Open secure-sw-dev-bot opened 2 years ago

secure-sw-dev-bot commented 2 years ago

This issue was copied from https://github.com/microsoft/checkedc-clang/issues/540


When calling memset on an array_ptr, the checkedc-clang will be unable to "prove argument meets declared bounds", saying that: expected bounds: bounds((array_ptr<char>)dst, (array_ptr<char>)dst + len) and inferred bounds: bounds(dst, dst + len). To remove the warning, the array_ptr needs to be explicitly cast to an array_ptr. Our bounds safe interface uses array_ptr in its description of the bounds for memset (since pointer arithmetic on void pointers doesn't make sense), but it seems a bit confusing to force an equivalently sized type to cast to char in order to compile memset.

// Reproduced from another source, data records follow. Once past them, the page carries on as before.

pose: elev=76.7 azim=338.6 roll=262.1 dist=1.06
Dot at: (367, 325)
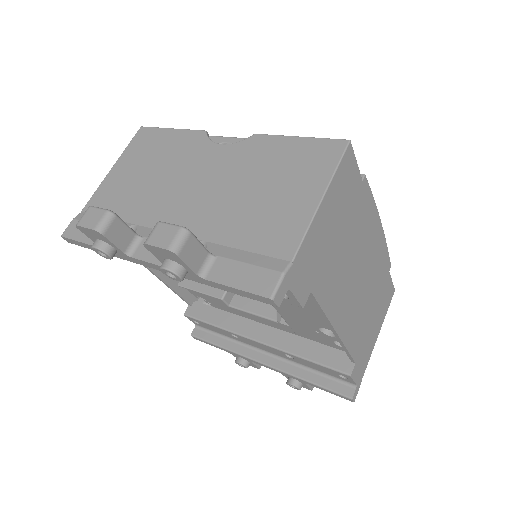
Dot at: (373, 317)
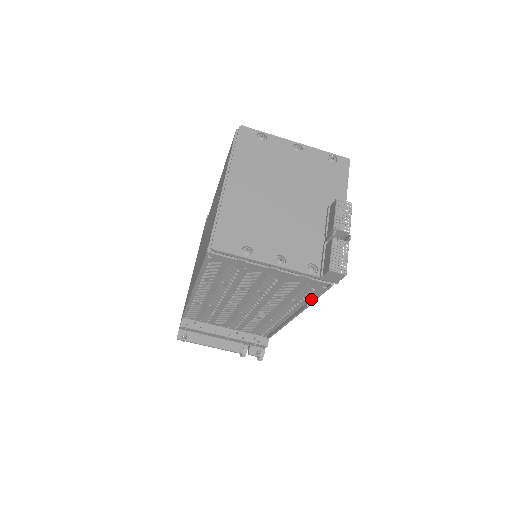
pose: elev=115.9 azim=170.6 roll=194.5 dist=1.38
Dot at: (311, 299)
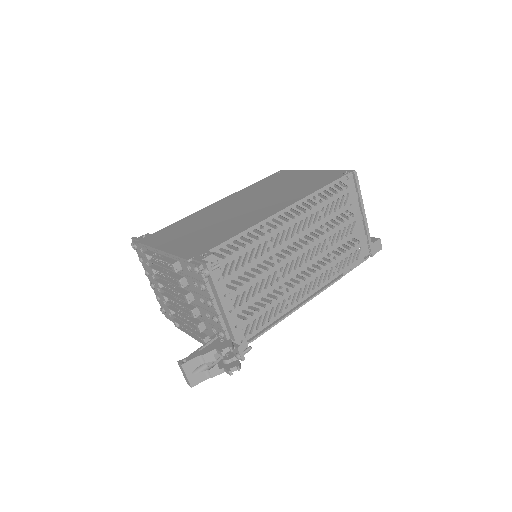
Dot at: (346, 271)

From line 428 in clang\lib\AST\CanonBounds.cpp:
       // TODO: consider treating operations whose types differ
       // but that still produce the same value as being the
       // same.  For example:
       // - Pointer arithmetic where the pointer referent types are the same
       //   size, checkedness is the same, and the integer types are the
       //    same size/signedness. 

According to the internet, the signedness of char isn't properly specified in c but char is treated as signed by default by gcc and MSVC (but unsigned in at least some versions of Android). Therefore I'm not sure whether the comment above applies in this case; however it still seems that memset should not require the explicit cast to array_ptr.

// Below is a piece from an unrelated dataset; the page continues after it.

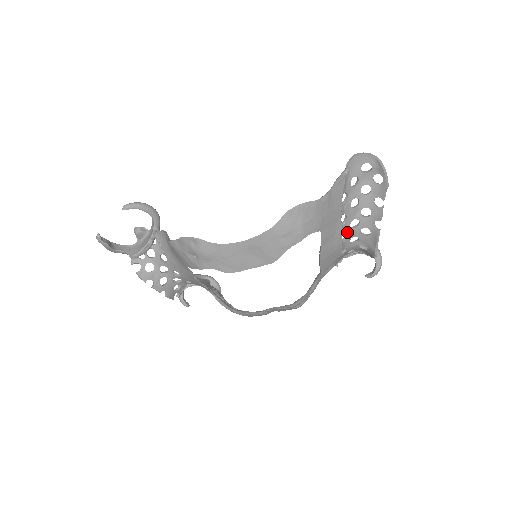
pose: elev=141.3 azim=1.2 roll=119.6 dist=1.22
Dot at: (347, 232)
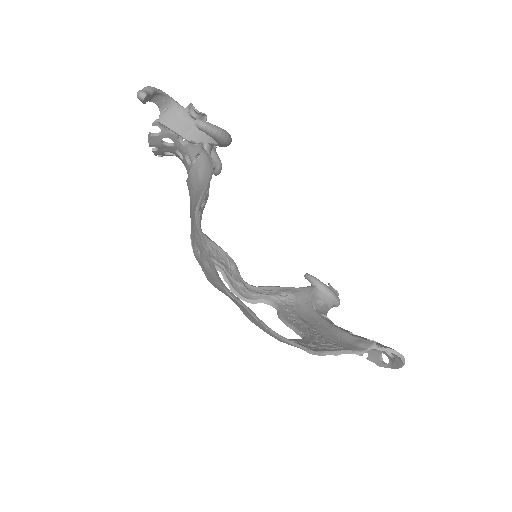
Dot at: occluded
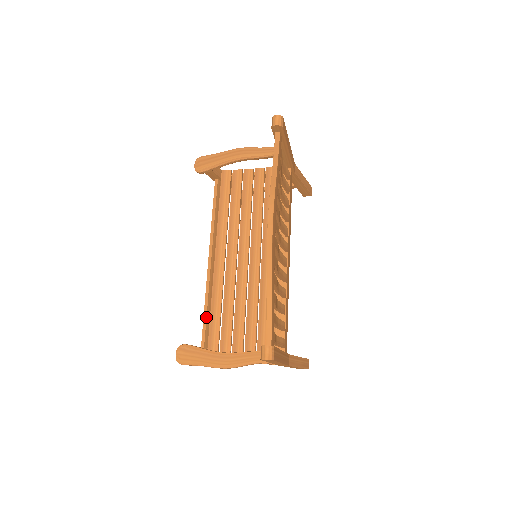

secure-sw-dev-bot commented 2 years ago

Comment from @dtarditi:

This is due to missing functionality when comparing bounds expressions for equivalence. We check that the subexpressions of the bounds expressions are equivalence. When checking pointer arithmetic expressions for equivalence, we check that the types of arguments are identical and that the corresponding operands are equivalent. The check on types is too strict. For the pointer-typed operands, we only need to check that the referent types of the pointer types have the same size . For the integer-typed operands, we only need to check that they have the same signedness.